READING TEXT:
## begin
Bump stocks came under intense scrutiny after a gunman used them to kill 58 people at a country music concert in Las Vegas in 2017.

Several bills in Congress to outlaw them didn't go anywhere. Some members of Utah's then all-Republican congressional delegation were open to banning them. New Sen. Mitt Romney, R-Utah, has said the devices should be regulated and not generally available.

But the Trump administration in late December adopted a new federal rule that redefined the devices as "machine guns," therefore banning them under existing law. The rule takes effect March 26.

After the Department of Justice announced the rule, the New Civil Liberties Alliance, an organization based in Washington, D.C., that aims to protect constitutional liberties from the "administrative state," approached Aposhian to be the plaintiff in the case filed in U.S. District Court in Salt Lake City. Aposhian owns a Slide Fire bump stock.

The organization is seeking a temporary injunction to stop the rule from taking effect while the case is argued.

The civil rights alliance is not a gun rights group and has no position on the propriety of a bump stock ban, but argues only Congress — not the executive branch — has the power to make laws, and in this case federal lawmakers did not take action, said Caleb Kruckenberg, the lead attorney in the case.
## end
DATASET:
## begin
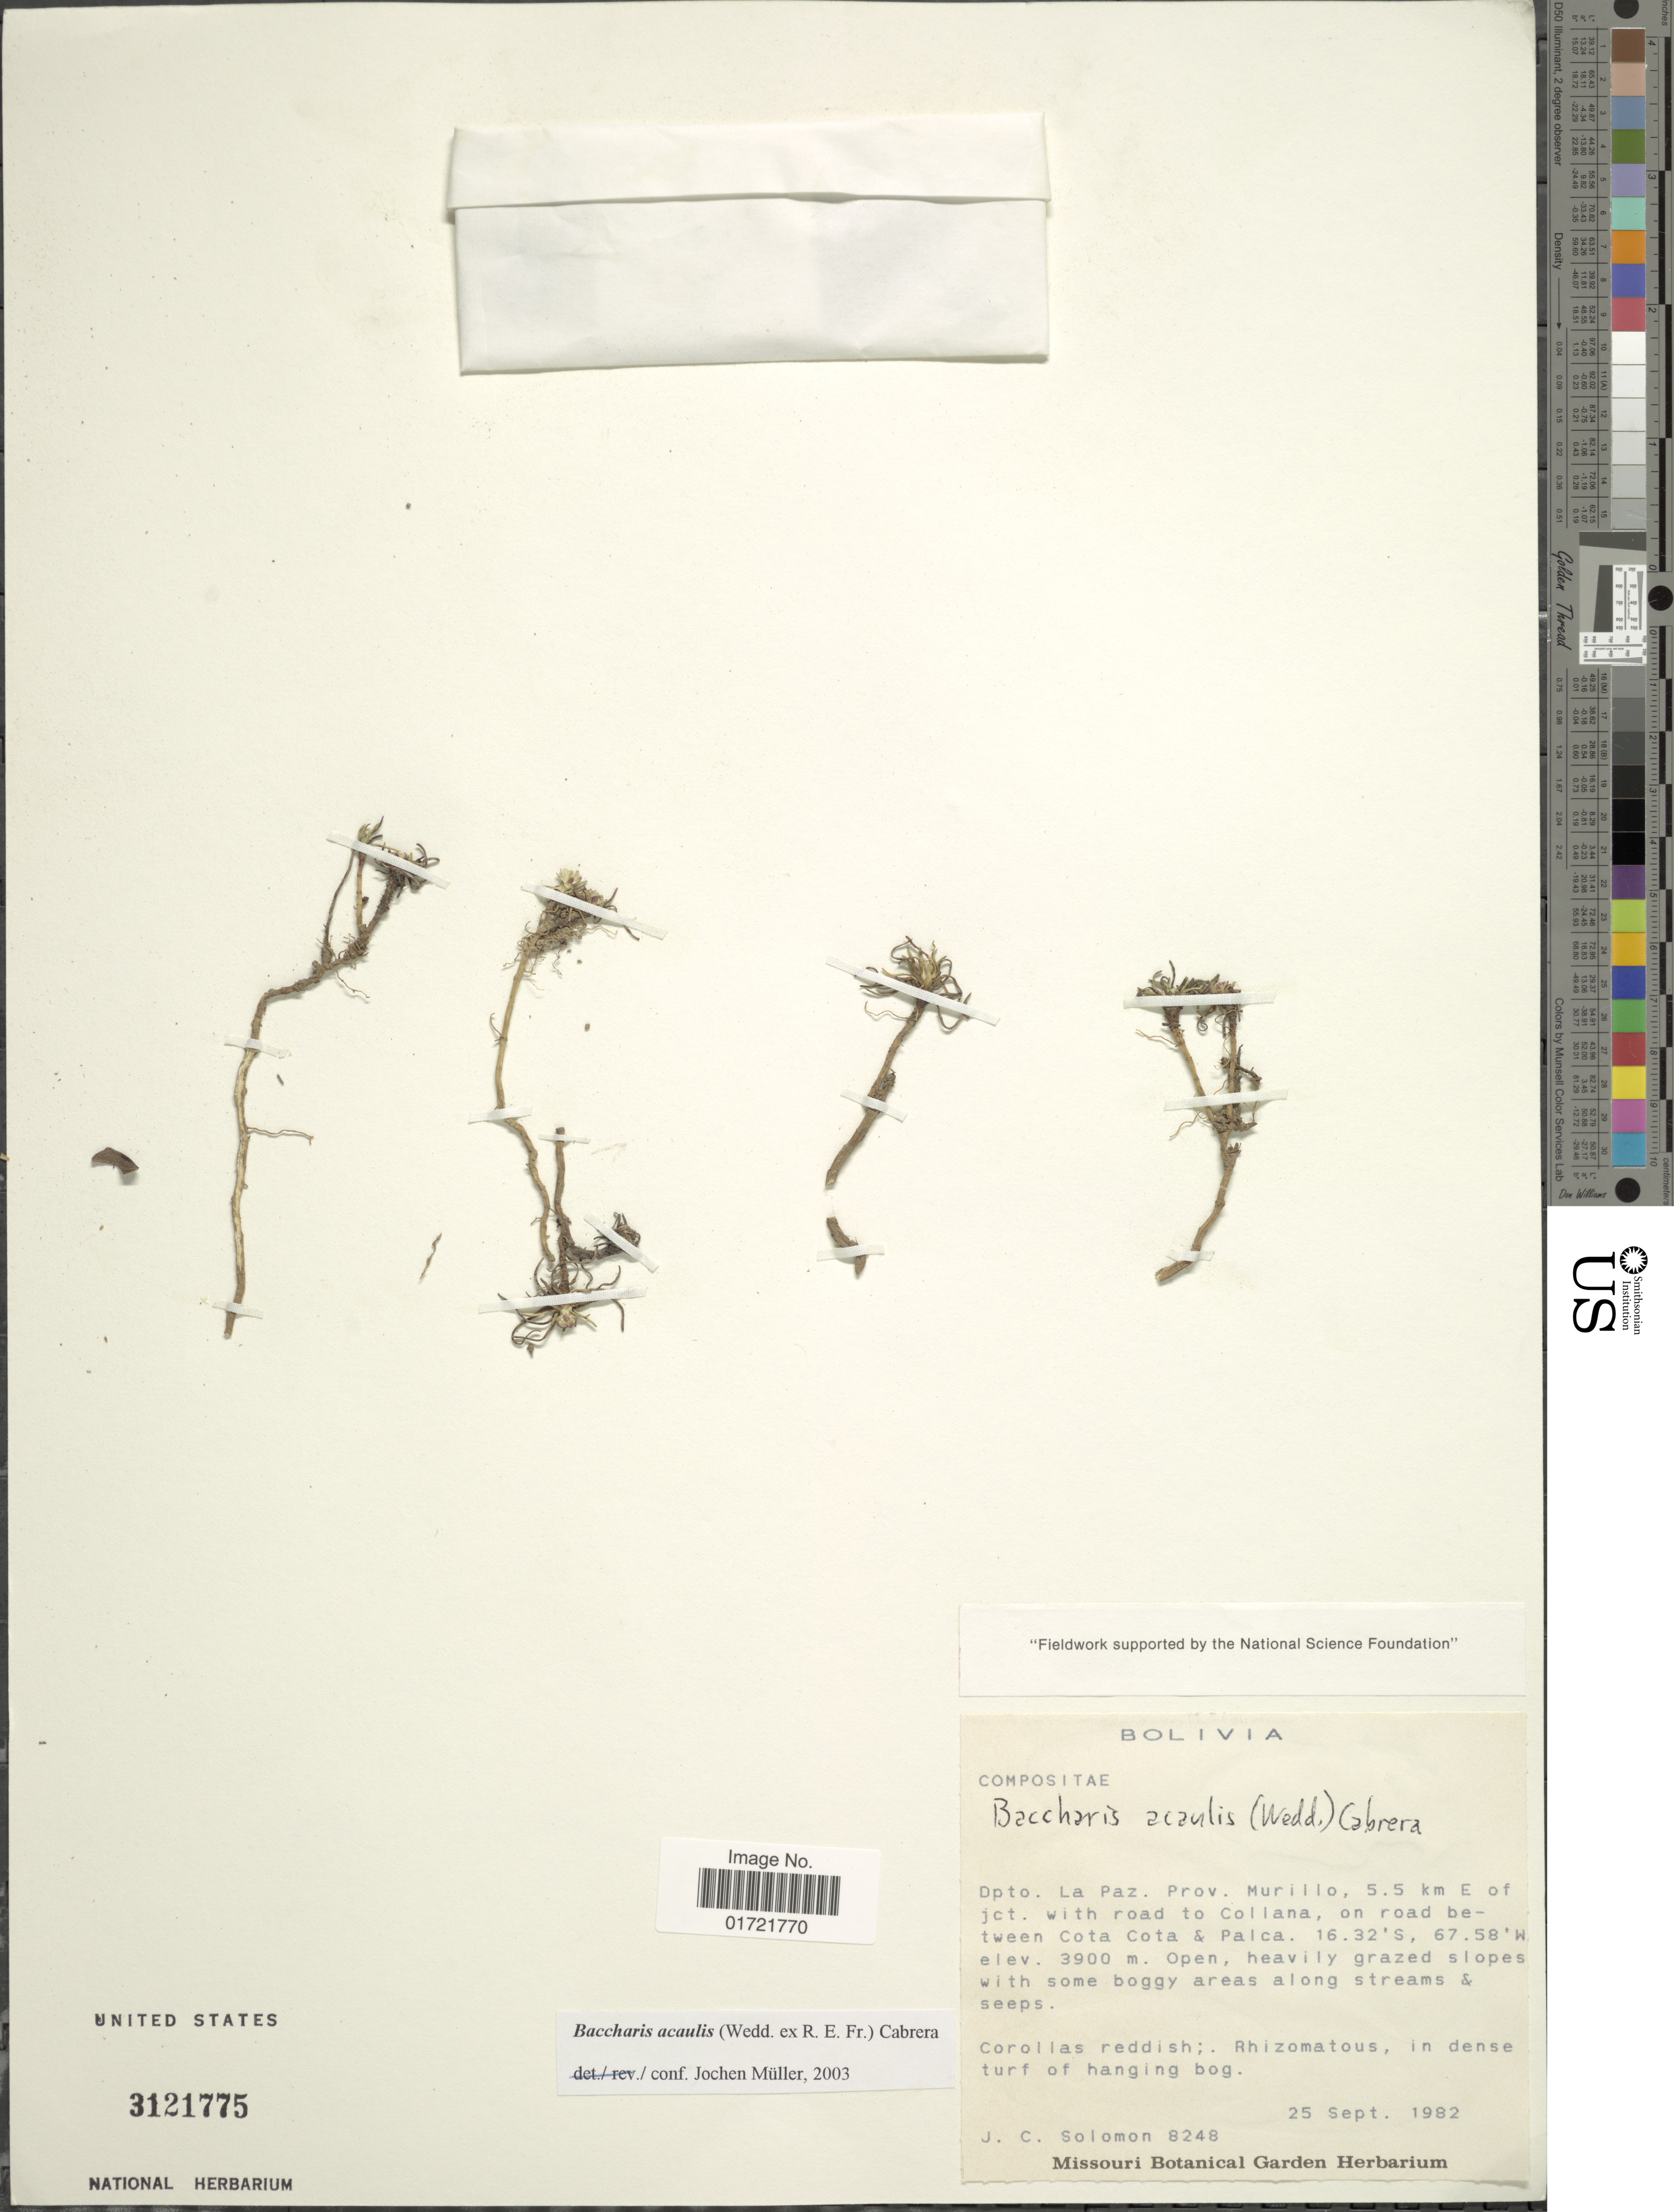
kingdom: Plantae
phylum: Tracheophyta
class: Magnoliopsida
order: Asterales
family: Asteraceae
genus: Baccharis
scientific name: Baccharis acaulis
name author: (Wedd. ex R.E. Fr.) Cabrera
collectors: J. C. Solomon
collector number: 8248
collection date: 1982-09-25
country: Bolivia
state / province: La Paz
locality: Prov. Murillo, 5.5 km E of jct with road to Collana, on road between Cota Cota & Palca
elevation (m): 3900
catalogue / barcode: US 3121775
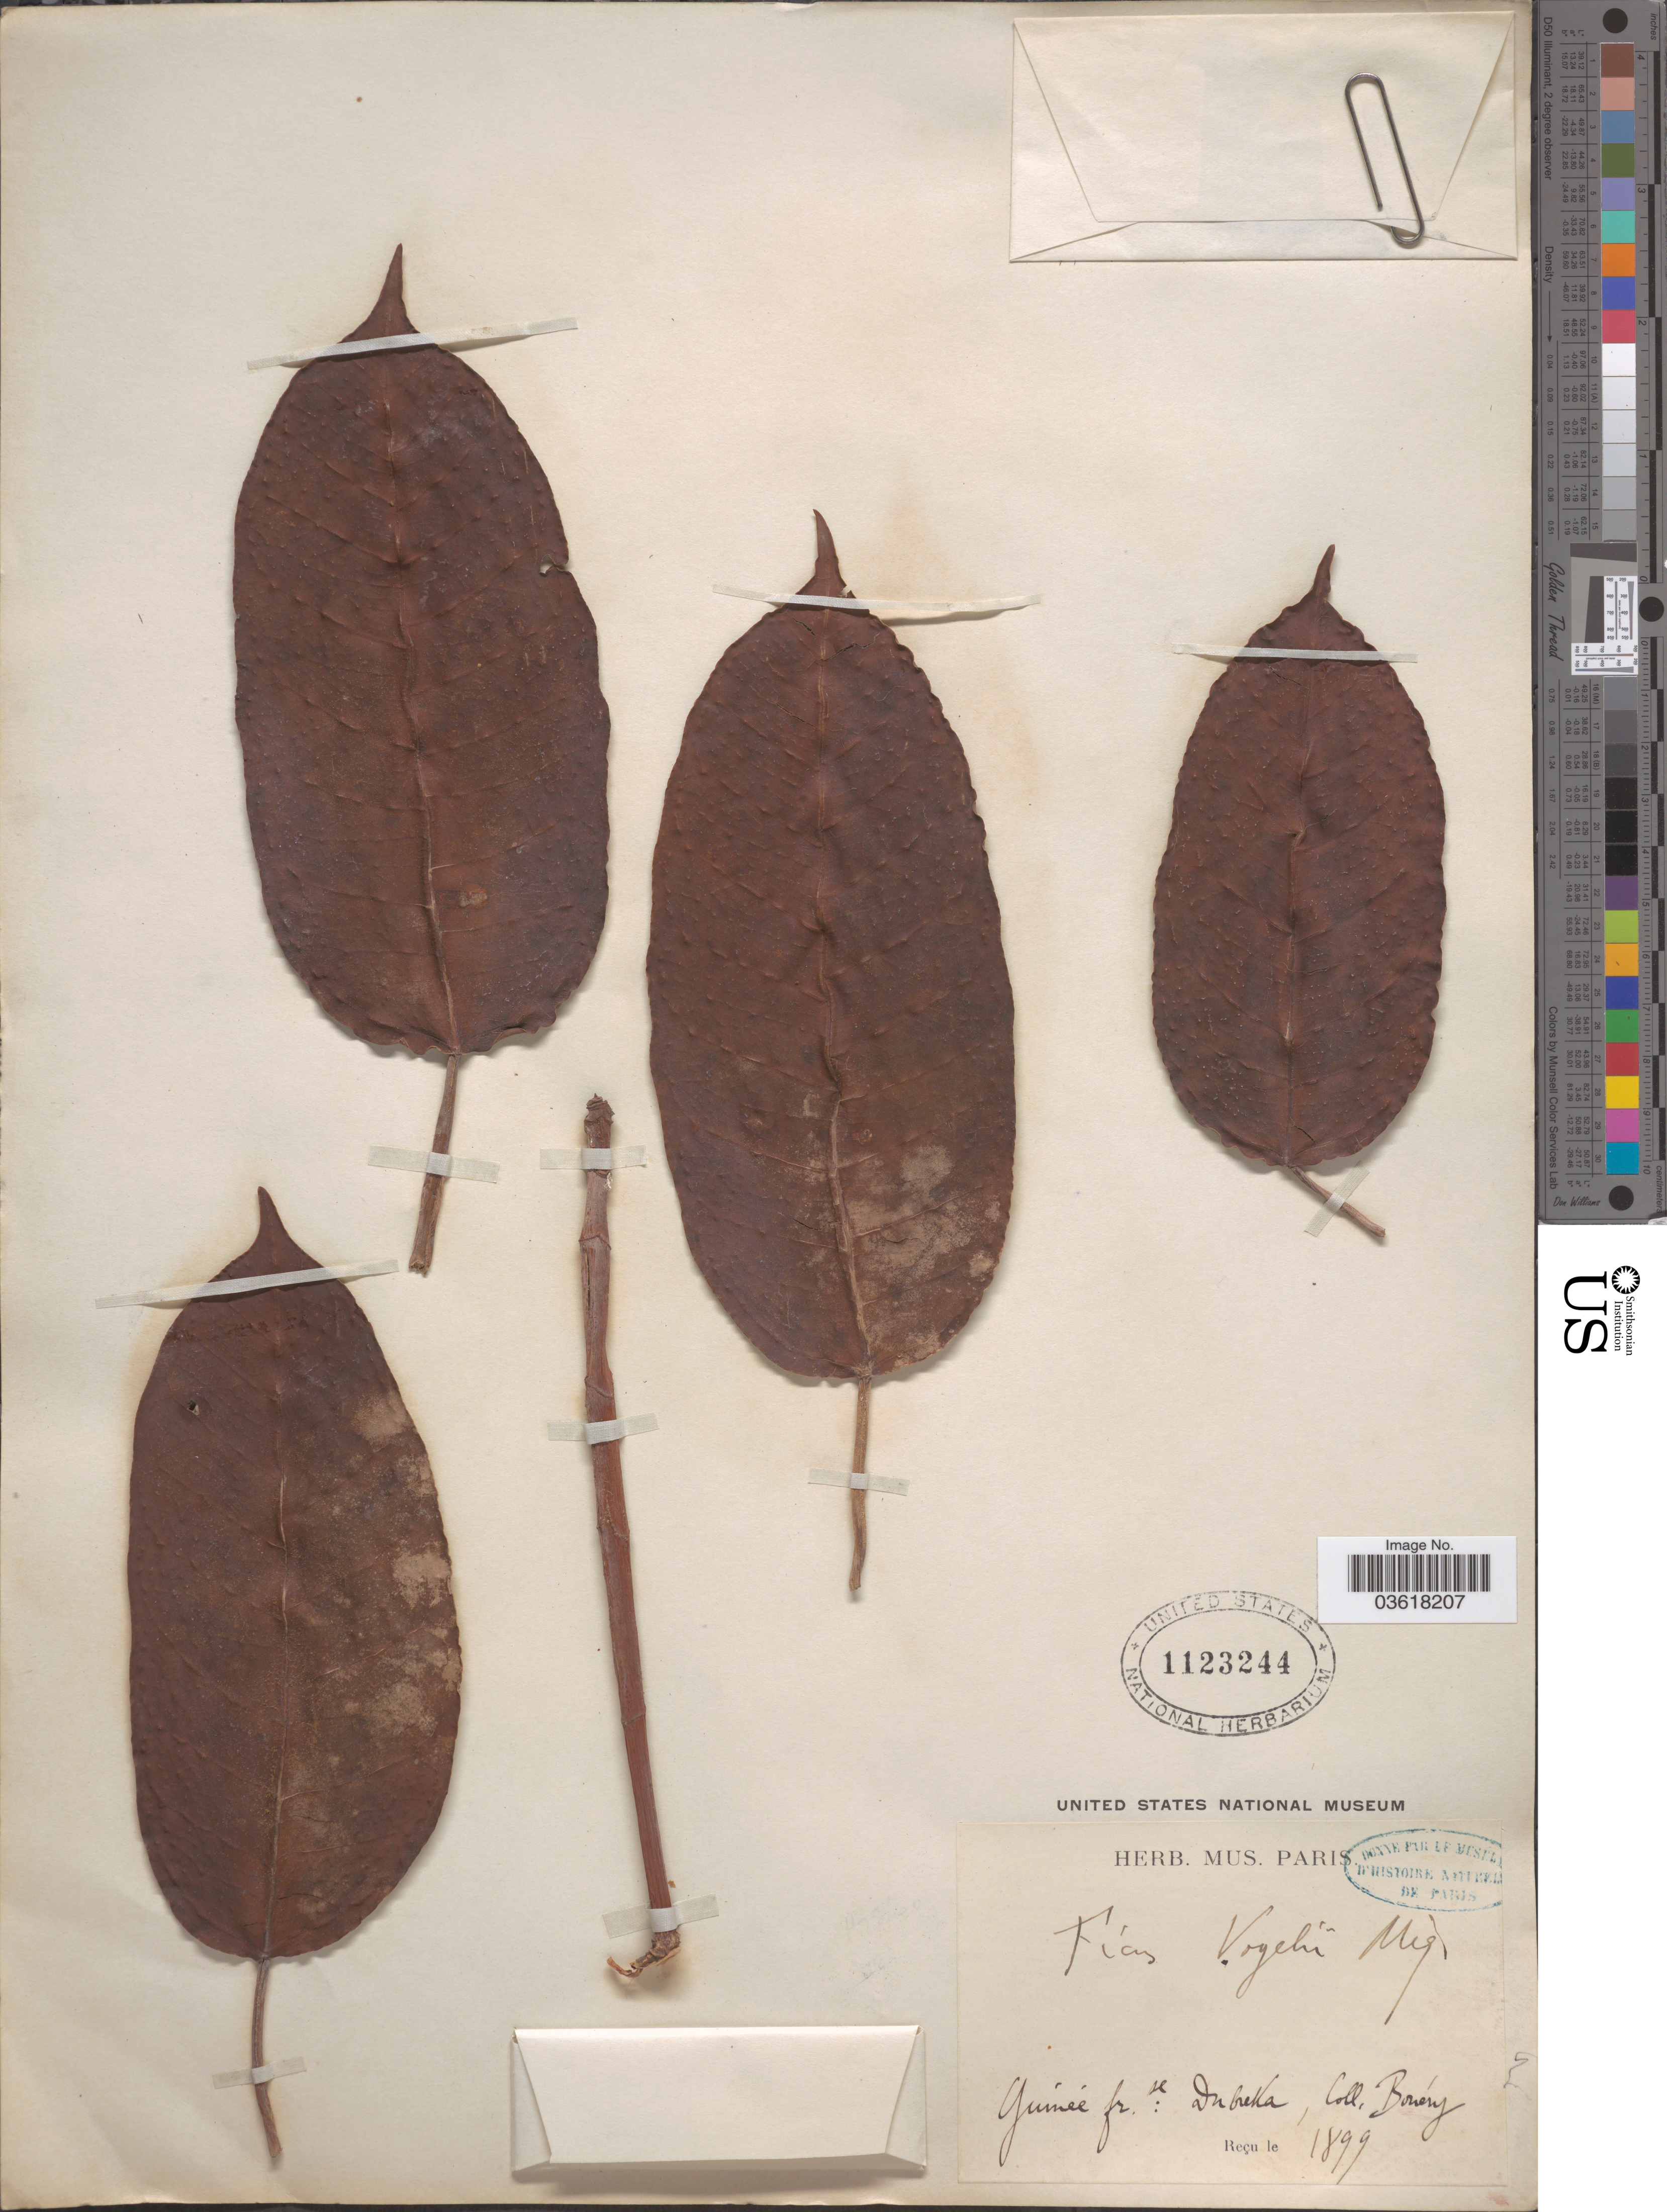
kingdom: Plantae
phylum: Tracheophyta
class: Magnoliopsida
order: Rosales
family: Moraceae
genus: Ficus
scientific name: Ficus vogelii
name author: (Miq.) Miq.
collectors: Bonery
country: Guinea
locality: Guineé fr. se: Dubreka.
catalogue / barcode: US 1123244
## end
DIRECTION 1: According to the bump stock article, on what date does the new federal rule take effect?
DIRECTION 2: In one to three sentences, explain why the New Civil Liberties Alliance is challenging the rule, according to the bump stock article.
DIRECTION 3: Please carry on the bump stock article from its final sentence.
The rows aren't needed for any of this.

EXERCISE RESULT 1: March 26.

EXERCISE RESULT 2: The alliance argues that only Congress, not the executive branch, has the power to make laws. In this case, federal lawmakers did not act to ban bump stocks. The group takes no position on whether a ban is proper.

EXERCISE RESULT 3:
"Either Congress was unable or unwilling to make a legislative choice on this issue. Our prime contention is that's not a reason for the executive branch to go in and rewrite the law," he said.

Aposhian contends the Trump administration is illegally changing the rules in the middle of the game, and "paying lip service to the Second Amendment in this case, but it could be the First Amendment next time."

"Besides firearms, what is safe?" he said. "What is not subject to the whim of an administration?"

Should a judge not block the law, Aposhian said he intends to comply "in any of the prescribed ways," which includes destroying his bump stock or turning it over to the ATF.

"I am not going to draw the line in the sand and die standing on top of my bump stock, and nor should we have to," he said.

Americans own an estimated 520,000 bump stocks, according to the ATF. Sales of the devices soared after the Las Vegas shooting as talk of a government ban picked up.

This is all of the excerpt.